Dany’s descent into genocidal madness didn’t exactly come out of nowhere. Throughout her travels across Essos, her preferred solution to problems was to burn them and all the people associated with them. She’s impetuous, narcissistic and one of the last members of a bloodline with a history of doing things exactly like what she did to King’s Landing. But the manner in which it played out this season felt sloppy in the way these last few seasons have often been. It’s not just about characters like Euron and Bronn and Jaime surviving point-blank dragon-fire attacks, or Varys (RIP) being able to teleport across continents. It’s that Benioff and Weiss have been a lot less diligent at getting the characters — and the Mother of Dragons in particular — to the planned endpoint. They’ve told us where this is going, but they haven’t really shown the work necessary to bring her from “erratic but ultimately well-meaning” to “will roast thousands of innocent civilians alive just because she feels like it.” A version where she ignored the bells and flew Drogon straight through Cersei’s balcony would have felt of a piece with where the story had taken us to this point. What she did instead required at least another half of a regular-length GoT season to feel earned. But the showrunners needed their queen to get mad in a hurry, and so she did.

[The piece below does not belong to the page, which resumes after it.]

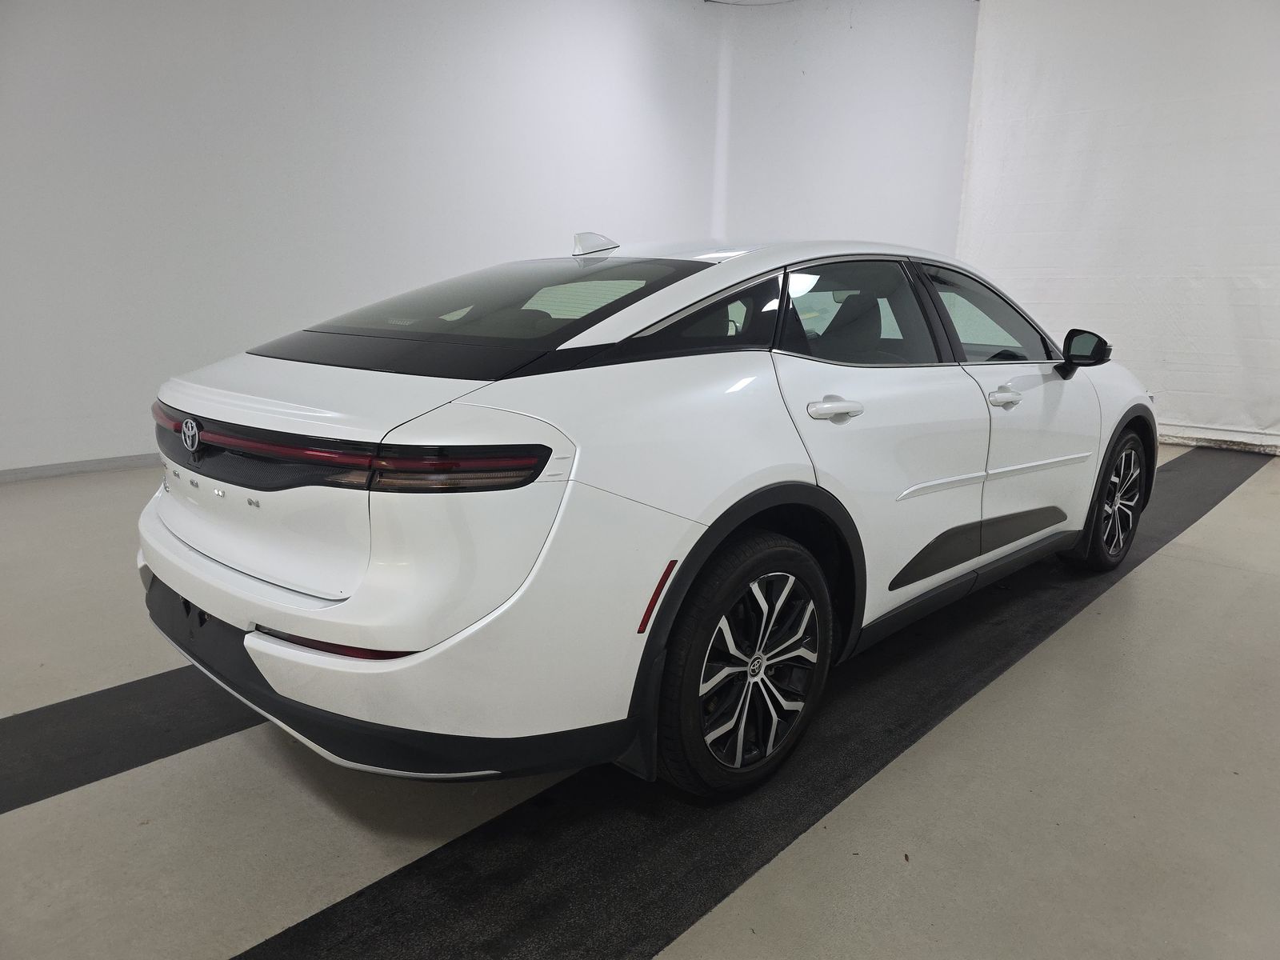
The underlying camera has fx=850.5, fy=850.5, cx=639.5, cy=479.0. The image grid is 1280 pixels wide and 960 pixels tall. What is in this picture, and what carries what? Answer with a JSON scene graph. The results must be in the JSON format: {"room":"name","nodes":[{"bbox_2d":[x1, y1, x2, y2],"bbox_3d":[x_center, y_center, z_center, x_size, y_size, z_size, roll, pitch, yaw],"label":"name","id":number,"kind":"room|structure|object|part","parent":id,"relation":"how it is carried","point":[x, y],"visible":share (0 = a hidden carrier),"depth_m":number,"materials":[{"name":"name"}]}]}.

No TV episode has ever looked more impressive than this one. But the technical genius wasn’t accompanied by the storytelling equivalent. As a result, the 80-plus minutes soon began to feel punishing.
All of which brings us back to Arya on the ground, witnessing firsthand the damage her brother’s chosen queen is doing. Earlier, she had been convinced by Sandor Clegane to put aside revenge and do something else with her life. But she ends the episode dirty, bloody and battered, though still spry enough to ride out of the city on the portentous white horse she finds after the fighting has stopped. She looks like she has a new name on her list, and she seems to be the surviving character best equipped to make the reign of Westeros’ new monarch a very short one.

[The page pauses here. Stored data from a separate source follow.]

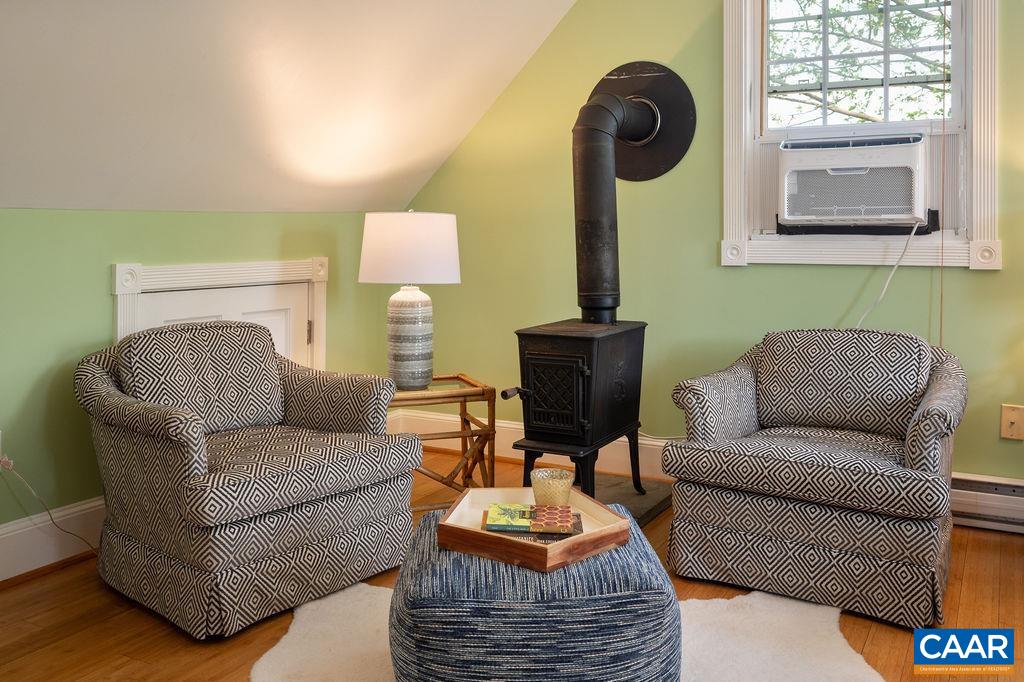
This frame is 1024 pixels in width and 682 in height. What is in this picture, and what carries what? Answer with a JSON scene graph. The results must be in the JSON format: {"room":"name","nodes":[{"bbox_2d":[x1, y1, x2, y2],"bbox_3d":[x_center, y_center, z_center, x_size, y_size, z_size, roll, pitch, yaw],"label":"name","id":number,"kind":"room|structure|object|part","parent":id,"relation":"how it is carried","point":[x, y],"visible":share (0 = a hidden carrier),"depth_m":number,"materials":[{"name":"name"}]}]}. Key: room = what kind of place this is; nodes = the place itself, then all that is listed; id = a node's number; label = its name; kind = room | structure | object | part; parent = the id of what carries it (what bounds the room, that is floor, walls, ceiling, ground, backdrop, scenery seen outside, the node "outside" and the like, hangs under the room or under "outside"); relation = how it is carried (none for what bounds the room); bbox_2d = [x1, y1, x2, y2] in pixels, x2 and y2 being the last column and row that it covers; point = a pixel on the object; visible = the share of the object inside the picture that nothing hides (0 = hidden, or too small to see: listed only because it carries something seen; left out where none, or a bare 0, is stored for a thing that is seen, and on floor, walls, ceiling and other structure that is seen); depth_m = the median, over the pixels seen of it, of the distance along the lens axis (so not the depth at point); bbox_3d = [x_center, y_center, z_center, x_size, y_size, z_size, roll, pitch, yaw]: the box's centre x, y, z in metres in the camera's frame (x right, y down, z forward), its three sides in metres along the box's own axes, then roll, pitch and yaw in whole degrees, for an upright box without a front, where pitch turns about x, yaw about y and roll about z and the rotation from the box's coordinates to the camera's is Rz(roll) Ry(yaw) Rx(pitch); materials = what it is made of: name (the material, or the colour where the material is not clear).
{"room":"living room","nodes":[
{"label":"living room","id":0,"kind":"room"},
{"bbox_2d":[0,208,403,555],"bbox_3d":[-1.812,0.273,2.449,0.157,1.265,4.699,2,3,29],"label":"left wall","id":1,"kind":"structure","parent":0,"point":[107,297],"depth_m":2.95,"materials":[{"name":"green paint"}]},
{"bbox_2d":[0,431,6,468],"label":"wall socket","id":2,"kind":"object","parent":1,"relation":"attached to","point":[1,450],"visible":0.73,"depth_m":2.68,"materials":[{"name":"white plastic"}]},
{"bbox_2d":[0,456,98,549],"bbox_3d":[-1.494,0.636,2.784,0.278,0.420,0.065,-2,3,-30],"label":"power cord","id":3,"kind":"object","parent":2,"relation":"attached to","point":[33,492],"visible":0.94,"depth_m":2.75,"materials":[{"name":"white plastic"}]},
{"bbox_2d":[0,497,105,581],"bbox_3d":[-2.015,0.800,1.997,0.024,0.171,4.058,2,3,29],"label":"baseboard","id":4,"kind":"structure","parent":1,"relation":"attached to","point":[9,527],"depth_m":2.84,"materials":[{"name":"white paint"}]},
{"bbox_2d":[110,256,328,373],"bbox_3d":[-1.139,0.288,3.524,0.089,0.997,1.024,2,3,29],"label":"access door","id":5,"kind":"structure","parent":1,"relation":"in","point":[123,267],"depth_m":3.49,"materials":[{"name":"white paint"}]},
{"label":"hinge","id":6,"kind":"part","parent":5,"relation":"part of","materials":[{"name":"gold metal"}]},
{"bbox_2d":[0,0,579,213],"bbox_3d":[-0.733,-1.019,1.720,2.935,1.465,4.800,2,3,29],"label":"sloped ceiling","id":7,"kind":"structure","parent":0,"point":[548,30],"depth_m":3.00,"materials":[{"name":"white paint"}]},
{"bbox_2d":[0,445,1023,681],"bbox_3d":[0.137,0.976,1.290,4.765,0.103,5.376,2,3,29],"label":"floor","id":8,"kind":"structure","parent":0,"point":[57,617],"depth_m":2.39,"materials":[{"name":"brown wood"}]},
{"bbox_2d":[76,320,421,638],"bbox_3d":[-0.870,0.443,2.755,0.886,0.802,0.847,2,4,42],"label":"armchair","id":9,"kind":"object","parent":8,"relation":"on","point":[199,470],"visible":0.99,"depth_m":2.53,"materials":[{"name":"fabric"}]},
{"bbox_2d":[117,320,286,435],"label":"back cushion","id":10,"kind":"object","parent":9,"relation":"on","point":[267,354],"visible":0.88,"depth_m":2.76,"materials":[{"name":"fabric"}]},
{"bbox_2d":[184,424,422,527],"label":"seat cushion","id":11,"kind":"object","parent":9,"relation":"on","point":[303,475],"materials":[{"name":"fabric"}]},
{"bbox_2d":[389,374,495,504],"bbox_3d":[-0.366,0.550,3.462,0.491,0.516,0.472,-1,3,-20],"label":"side table","id":12,"kind":"object","parent":8,"relation":"on","point":[463,412],"visible":0.62,"depth_m":3.35,"materials":[{"name":"brown wood"}]},
{"bbox_2d":[360,211,460,389],"bbox_3d":[-0.406,-0.047,3.422,0.399,0.711,0.399,-1,3,-18],"label":"table lamp","id":13,"kind":"object","parent":12,"relation":"on","point":[407,333],"visible":1,"depth_m":3.29,"materials":[{"name":"white ceramic"}]},
{"bbox_3d":[-0.400,-0.243,3.411,0.457,0.260,0.432,2,3,30],"label":"drum shade","id":14,"kind":"part","parent":13,"relation":"part of","materials":[{"name":"white fabric"}]},
{"bbox_3d":[-0.410,0.100,3.419,0.196,0.388,0.203,0,2,4],"label":"lamp base","id":15,"kind":"part","parent":13,"relation":"part of","materials":[{"name":"white ceramic"}]},
{"bbox_2d":[251,582,886,681],"bbox_3d":[0.101,0.888,1.912,1.601,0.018,1.615,2,3,29],"label":"rug","id":16,"kind":"object","parent":8,"relation":"on","point":[720,601],"visible":0.47,"depth_m":2.22,"materials":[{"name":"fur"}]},
{"bbox_2d":[388,504,679,681],"bbox_3d":[0.043,0.695,1.973,0.637,0.349,0.642,0,3,-3],"label":"pouf","id":17,"kind":"object","parent":16,"relation":"on","point":[417,573],"visible":0.82,"depth_m":1.69,"materials":[{"name":"blue fabric"}]},
{"bbox_2d":[436,486,628,571],"bbox_3d":[0.049,0.513,2.034,0.381,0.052,0.369,2,3,29],"label":"wooden tray","id":18,"kind":"object","parent":17,"relation":"on","point":[584,537],"visible":0.7,"depth_m":1.94,"materials":[{"name":"brown wood"}]},
{"bbox_2d":[484,510,580,542],"bbox_3d":[0.044,0.508,2.018,0.223,0.017,0.159,0,2,4],"label":"book","id":19,"kind":"object","parent":18,"relation":"on","point":[489,529],"visible":0.36,"depth_m":1.96,"materials":[{"name":"paper"}]},
{"bbox_2d":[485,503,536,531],"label":"book","id":20,"kind":"object","parent":19,"relation":"on","point":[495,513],"visible":0.99,"depth_m":2.03,"materials":[{"name":"paper"}]},
{"bbox_2d":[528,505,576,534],"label":"book","id":21,"kind":"object","parent":19,"relation":"on","point":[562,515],"visible":0.98,"depth_m":1.99,"materials":[{"name":"paper"}]},
{"bbox_2d":[530,468,574,506],"bbox_3d":[0.101,0.452,2.118,0.109,0.093,0.109,-2,3,-30],"label":"glass candle holder","id":22,"kind":"object","parent":18,"relation":"on","point":[562,478],"visible":0.92,"depth_m":2.08,"materials":[{"name":"glass"}]},
{"bbox_2d":[593,473,674,524],"bbox_3d":[0.308,0.780,3.527,0.605,0.034,0.775,2,3,29],"label":"hearth pad","id":23,"kind":"object","parent":8,"relation":"on","point":[656,504],"visible":0.37,"depth_m":3.55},
{"bbox_2d":[510,318,648,502],"bbox_3d":[0.260,0.410,3.413,0.385,0.726,0.591,2,3,29],"label":"wood stove","id":24,"kind":"object","parent":23,"relation":"on","point":[536,392],"visible":0.94,"depth_m":3.25,"materials":[{"name":"black"}]},
{"bbox_3d":[0.009,0.298,3.144,0.071,0.038,0.109,2,3,29],"label":"handle","id":25,"kind":"part","parent":24,"relation":"part of","materials":[{"name":"black metal"}]},
{"bbox_3d":[0.154,0.320,3.198,0.269,0.292,0.054,2,3,29],"label":"door","id":26,"kind":"part","parent":24,"relation":"part of","materials":[{"name":"black metal"}]},
{"bbox_3d":[0.273,0.611,3.340,0.467,0.240,0.478,2,3,29],"label":"legs","id":27,"kind":"part","parent":24,"relation":"part of","materials":[{"name":"black metal"}]},
{"bbox_2d":[572,86,655,322],"bbox_3d":[0.425,-0.432,3.568,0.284,0.950,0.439,2,3,29],"label":"stove pipe","id":28,"kind":"object","parent":24,"relation":"on","point":[580,289],"visible":0.93,"depth_m":3.45,"materials":[{"name":"black metal"}]},
{"bbox_2d":[661,328,967,628],"bbox_3d":[1.020,0.450,2.814,0.845,0.776,0.876,2,3,29],"label":"armchair","id":29,"kind":"object","parent":8,"relation":"on","point":[922,420],"visible":0.99,"depth_m":2.56,"materials":[{"name":"fabric"}]},
{"bbox_2d":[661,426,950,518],"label":"seat cushion","id":30,"kind":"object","parent":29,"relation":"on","point":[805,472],"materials":[{"name":"fabric"}]},
{"bbox_2d":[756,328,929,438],"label":"back cushion","id":31,"kind":"object","parent":29,"relation":"on","point":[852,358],"visible":0.95,"depth_m":2.85,"materials":[{"name":"fabric"}]},
{"bbox_2d":[392,0,1023,488],"bbox_3d":[1.447,-0.534,3.472,4.766,2.720,0.156,2,3,29],"label":"back wall","id":32,"kind":"structure","parent":0,"point":[736,275],"depth_m":3.82,"materials":[{"name":"green paint"}]},
{"bbox_2d":[391,410,670,481],"bbox_3d":[0.770,0.682,3.821,3.019,0.171,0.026,2,3,29],"label":"baseboard","id":33,"kind":"structure","parent":32,"relation":"attached to","point":[516,426],"depth_m":4.23,"materials":[{"name":"white paint"}]},
{"bbox_2d":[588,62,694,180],"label":"flue collar","id":34,"kind":"object","parent":32,"relation":"attached to","point":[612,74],"visible":0.76,"depth_m":3.79,"materials":[{"name":"metal"}]},
{"bbox_2d":[718,0,1000,269],"bbox_3d":[1.373,-0.899,3.401,1.046,1.465,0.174,2,3,29],"label":"window","id":35,"kind":"structure","parent":32,"relation":"in","point":[992,203],"depth_m":3.41,"materials":[{"name":"white paint"}]},
{"bbox_2d":[776,133,928,228],"bbox_3d":[1.419,-0.520,3.499,0.624,0.338,0.486,2,3,29],"label":"air conditioner","id":36,"kind":"object","parent":35,"relation":"in","point":[890,211],"visible":0.98,"depth_m":3.32,"materials":[{"name":"white plastic"}]},
{"bbox_2d":[854,218,923,328],"bbox_3d":[1.422,-0.062,3.357,0.343,0.586,0.082,0,3,2],"label":"power cord","id":37,"kind":"object","parent":36,"relation":"hanging from","point":[888,281],"visible":0.78,"depth_m":3.34,"materials":[{"name":"white plastic"}]},
{"bbox_2d":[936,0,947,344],"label":"hanging cord","id":38,"kind":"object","parent":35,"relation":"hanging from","point":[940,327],"visible":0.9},
{"bbox_2d":[950,473,1023,532],"bbox_3d":[1.888,0.719,3.153,1.405,0.180,0.066,2,3,29],"label":"baseboard heater","id":39,"kind":"object","parent":32,"relation":"attached to","point":[1000,482],"visible":0.55,"depth_m":3.19,"materials":[{"name":"white metal"}]},
{"bbox_2d":[1000,404,1023,439],"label":"wall plate","id":40,"kind":"object","parent":32,"relation":"attached to","point":[1012,420],"visible":0.98,"depth_m":3.13,"materials":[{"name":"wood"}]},
{"label":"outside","id":41,"kind":"structure","parent":0,"visible":0},
{"label":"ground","id":42,"kind":"structure","parent":41,"visible":0},
{"bbox_2d":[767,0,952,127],"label":"tree","id":43,"kind":"object","parent":42,"relation":"on","point":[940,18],"visible":0.27,"depth_m":7.50,"materials":[{"name":"green plant"}]}
]}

If ever Game of Thrones had a character built to save the world twice in short order, and excite the fanbase by doing so, it’s Arya Stark. But part of that excitement comes from the fact that her arc has been relatively transparent and forward-moving throughout. (When she seemed to be going off-script last season in the tensions with Sansa, it turned out to be subterfuge so the sisters could take out Littlefinger together.) Lots could still happen in next week’s series finale, but “The Bells” seemed to be setting us up for a climactic showdown between the woman who was in the sky throughout this installment and the one trapped way down below. And it will be hard to root against the one who was on the ground. It’s not only that she’s the far more sympathetic figure at this point, but that it feels like her story has been well and fully told, while Dany’s has turned into a hasty mess at the end.